__PROBLEM DESCRIPTION__: Please copy all of the following records word for word, keeping every line and number unchanged.

+++ DATASET ENTRIES

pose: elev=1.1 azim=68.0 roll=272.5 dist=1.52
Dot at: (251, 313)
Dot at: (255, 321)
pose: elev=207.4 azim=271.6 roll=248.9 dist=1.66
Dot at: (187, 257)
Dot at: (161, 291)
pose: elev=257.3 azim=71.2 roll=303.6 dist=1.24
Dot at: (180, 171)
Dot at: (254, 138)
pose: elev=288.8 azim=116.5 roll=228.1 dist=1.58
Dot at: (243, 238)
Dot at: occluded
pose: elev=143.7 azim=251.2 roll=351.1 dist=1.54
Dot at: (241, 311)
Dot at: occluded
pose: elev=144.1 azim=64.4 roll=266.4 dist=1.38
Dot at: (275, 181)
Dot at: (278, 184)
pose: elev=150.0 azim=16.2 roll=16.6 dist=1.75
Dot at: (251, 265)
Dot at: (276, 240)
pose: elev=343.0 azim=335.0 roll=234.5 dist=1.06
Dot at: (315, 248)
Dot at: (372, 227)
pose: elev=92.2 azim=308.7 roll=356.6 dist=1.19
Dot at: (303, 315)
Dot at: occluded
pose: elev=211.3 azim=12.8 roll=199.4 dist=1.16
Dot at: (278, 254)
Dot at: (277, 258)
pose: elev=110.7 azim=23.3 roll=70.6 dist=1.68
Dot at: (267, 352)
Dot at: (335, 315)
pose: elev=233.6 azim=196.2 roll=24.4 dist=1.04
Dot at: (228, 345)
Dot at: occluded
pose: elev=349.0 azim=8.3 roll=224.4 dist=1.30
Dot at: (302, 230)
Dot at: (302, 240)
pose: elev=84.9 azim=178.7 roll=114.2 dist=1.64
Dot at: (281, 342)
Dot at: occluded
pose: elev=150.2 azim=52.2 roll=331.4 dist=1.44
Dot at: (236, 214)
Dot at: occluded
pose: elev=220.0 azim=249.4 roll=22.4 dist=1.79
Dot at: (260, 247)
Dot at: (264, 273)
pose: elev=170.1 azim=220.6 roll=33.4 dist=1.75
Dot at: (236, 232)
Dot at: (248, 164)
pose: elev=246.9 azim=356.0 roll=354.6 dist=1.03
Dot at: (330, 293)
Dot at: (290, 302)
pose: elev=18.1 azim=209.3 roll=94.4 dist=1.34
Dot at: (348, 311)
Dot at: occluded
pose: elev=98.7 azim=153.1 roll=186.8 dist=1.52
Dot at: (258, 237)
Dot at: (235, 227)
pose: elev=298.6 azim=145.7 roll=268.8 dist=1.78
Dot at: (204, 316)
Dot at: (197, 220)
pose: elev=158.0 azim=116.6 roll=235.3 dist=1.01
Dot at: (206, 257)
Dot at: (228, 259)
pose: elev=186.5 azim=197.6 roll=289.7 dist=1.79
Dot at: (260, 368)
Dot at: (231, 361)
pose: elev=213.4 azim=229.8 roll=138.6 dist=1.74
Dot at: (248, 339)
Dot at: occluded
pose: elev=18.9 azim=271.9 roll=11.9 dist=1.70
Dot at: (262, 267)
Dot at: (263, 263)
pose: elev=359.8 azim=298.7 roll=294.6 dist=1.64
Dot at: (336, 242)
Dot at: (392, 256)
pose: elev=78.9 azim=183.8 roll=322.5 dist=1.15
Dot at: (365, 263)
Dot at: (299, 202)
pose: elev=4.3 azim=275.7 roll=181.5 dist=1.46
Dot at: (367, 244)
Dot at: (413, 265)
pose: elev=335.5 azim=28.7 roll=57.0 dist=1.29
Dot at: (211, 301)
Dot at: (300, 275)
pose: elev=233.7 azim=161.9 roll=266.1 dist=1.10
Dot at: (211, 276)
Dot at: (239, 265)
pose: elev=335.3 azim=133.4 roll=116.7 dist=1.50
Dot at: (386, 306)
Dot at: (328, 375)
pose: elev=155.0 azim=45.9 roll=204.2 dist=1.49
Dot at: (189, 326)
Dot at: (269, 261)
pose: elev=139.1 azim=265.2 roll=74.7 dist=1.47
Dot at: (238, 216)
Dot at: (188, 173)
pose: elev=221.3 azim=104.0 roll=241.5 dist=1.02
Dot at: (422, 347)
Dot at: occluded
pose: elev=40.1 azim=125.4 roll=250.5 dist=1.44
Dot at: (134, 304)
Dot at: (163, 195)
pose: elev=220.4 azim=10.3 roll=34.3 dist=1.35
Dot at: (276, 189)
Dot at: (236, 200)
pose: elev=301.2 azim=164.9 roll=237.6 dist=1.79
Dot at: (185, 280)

++++++

__ANSWER TO THE TASK__:
pose: elev=1.1 azim=68.0 roll=272.5 dist=1.52
Dot at: (251, 313)
Dot at: (255, 321)
pose: elev=207.4 azim=271.6 roll=248.9 dist=1.66
Dot at: (187, 257)
Dot at: (161, 291)
pose: elev=257.3 azim=71.2 roll=303.6 dist=1.24
Dot at: (180, 171)
Dot at: (254, 138)
pose: elev=288.8 azim=116.5 roll=228.1 dist=1.58
Dot at: (243, 238)
Dot at: occluded
pose: elev=143.7 azim=251.2 roll=351.1 dist=1.54
Dot at: (241, 311)
Dot at: occluded
pose: elev=144.1 azim=64.4 roll=266.4 dist=1.38
Dot at: (275, 181)
Dot at: (278, 184)
pose: elev=150.0 azim=16.2 roll=16.6 dist=1.75
Dot at: (251, 265)
Dot at: (276, 240)
pose: elev=343.0 azim=335.0 roll=234.5 dist=1.06
Dot at: (315, 248)
Dot at: (372, 227)
pose: elev=92.2 azim=308.7 roll=356.6 dist=1.19
Dot at: (303, 315)
Dot at: occluded
pose: elev=211.3 azim=12.8 roll=199.4 dist=1.16
Dot at: (278, 254)
Dot at: (277, 258)
pose: elev=110.7 azim=23.3 roll=70.6 dist=1.68
Dot at: (267, 352)
Dot at: (335, 315)
pose: elev=233.6 azim=196.2 roll=24.4 dist=1.04
Dot at: (228, 345)
Dot at: occluded
pose: elev=349.0 azim=8.3 roll=224.4 dist=1.30
Dot at: (302, 230)
Dot at: (302, 240)
pose: elev=84.9 azim=178.7 roll=114.2 dist=1.64
Dot at: (281, 342)
Dot at: occluded
pose: elev=150.2 azim=52.2 roll=331.4 dist=1.44
Dot at: (236, 214)
Dot at: occluded
pose: elev=220.0 azim=249.4 roll=22.4 dist=1.79
Dot at: (260, 247)
Dot at: (264, 273)
pose: elev=170.1 azim=220.6 roll=33.4 dist=1.75
Dot at: (236, 232)
Dot at: (248, 164)
pose: elev=246.9 azim=356.0 roll=354.6 dist=1.03
Dot at: (330, 293)
Dot at: (290, 302)
pose: elev=18.1 azim=209.3 roll=94.4 dist=1.34
Dot at: (348, 311)
Dot at: occluded
pose: elev=98.7 azim=153.1 roll=186.8 dist=1.52
Dot at: (258, 237)
Dot at: (235, 227)
pose: elev=298.6 azim=145.7 roll=268.8 dist=1.78
Dot at: (204, 316)
Dot at: (197, 220)
pose: elev=158.0 azim=116.6 roll=235.3 dist=1.01
Dot at: (206, 257)
Dot at: (228, 259)
pose: elev=186.5 azim=197.6 roll=289.7 dist=1.79
Dot at: (260, 368)
Dot at: (231, 361)
pose: elev=213.4 azim=229.8 roll=138.6 dist=1.74
Dot at: (248, 339)
Dot at: occluded
pose: elev=18.9 azim=271.9 roll=11.9 dist=1.70
Dot at: (262, 267)
Dot at: (263, 263)
pose: elev=359.8 azim=298.7 roll=294.6 dist=1.64
Dot at: (336, 242)
Dot at: (392, 256)
pose: elev=78.9 azim=183.8 roll=322.5 dist=1.15
Dot at: (365, 263)
Dot at: (299, 202)
pose: elev=4.3 azim=275.7 roll=181.5 dist=1.46
Dot at: (367, 244)
Dot at: (413, 265)
pose: elev=335.5 azim=28.7 roll=57.0 dist=1.29
Dot at: (211, 301)
Dot at: (300, 275)
pose: elev=233.7 azim=161.9 roll=266.1 dist=1.10
Dot at: (211, 276)
Dot at: (239, 265)
pose: elev=335.3 azim=133.4 roll=116.7 dist=1.50
Dot at: (386, 306)
Dot at: (328, 375)
pose: elev=155.0 azim=45.9 roll=204.2 dist=1.49
Dot at: (189, 326)
Dot at: (269, 261)
pose: elev=139.1 azim=265.2 roll=74.7 dist=1.47
Dot at: (238, 216)
Dot at: (188, 173)
pose: elev=221.3 azim=104.0 roll=241.5 dist=1.02
Dot at: (422, 347)
Dot at: occluded
pose: elev=40.1 azim=125.4 roll=250.5 dist=1.44
Dot at: (134, 304)
Dot at: (163, 195)
pose: elev=220.4 azim=10.3 roll=34.3 dist=1.35
Dot at: (276, 189)
Dot at: (236, 200)
pose: elev=301.2 azim=164.9 roll=237.6 dist=1.79
Dot at: (185, 280)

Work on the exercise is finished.